▸ **Problem**: Where a line holds the word "WORDS", count it, then give only the total for the entries below.

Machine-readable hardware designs

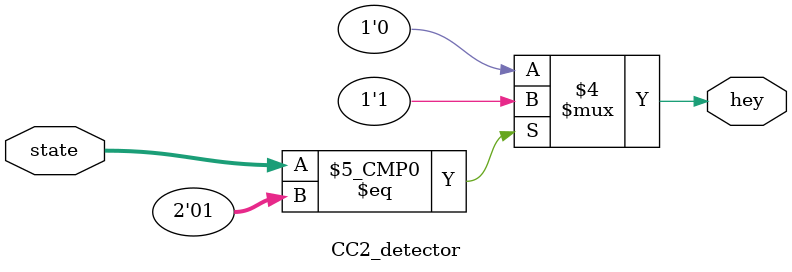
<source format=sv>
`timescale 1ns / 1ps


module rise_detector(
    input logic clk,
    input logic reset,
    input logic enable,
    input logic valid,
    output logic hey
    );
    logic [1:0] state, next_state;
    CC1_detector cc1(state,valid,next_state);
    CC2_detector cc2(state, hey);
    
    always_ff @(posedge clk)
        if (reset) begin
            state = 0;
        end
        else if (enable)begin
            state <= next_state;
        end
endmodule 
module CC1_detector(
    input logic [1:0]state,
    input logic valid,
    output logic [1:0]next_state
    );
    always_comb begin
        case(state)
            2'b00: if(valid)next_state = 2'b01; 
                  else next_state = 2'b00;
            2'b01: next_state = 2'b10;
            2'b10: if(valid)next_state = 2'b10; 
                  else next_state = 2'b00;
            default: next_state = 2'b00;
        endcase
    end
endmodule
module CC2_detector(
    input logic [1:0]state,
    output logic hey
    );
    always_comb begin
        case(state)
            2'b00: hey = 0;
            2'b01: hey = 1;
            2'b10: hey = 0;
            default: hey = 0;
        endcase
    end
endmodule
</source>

...

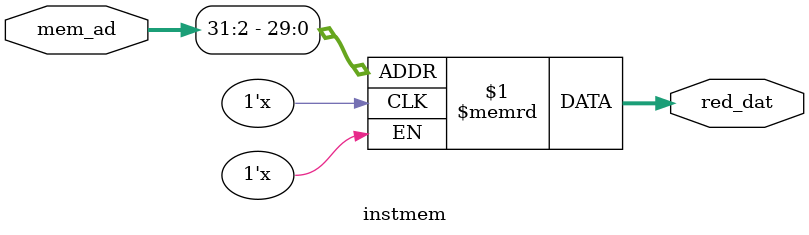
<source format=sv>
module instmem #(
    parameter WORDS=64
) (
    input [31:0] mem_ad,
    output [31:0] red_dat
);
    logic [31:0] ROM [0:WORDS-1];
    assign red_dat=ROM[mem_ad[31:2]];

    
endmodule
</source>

▸ **Response area**: 2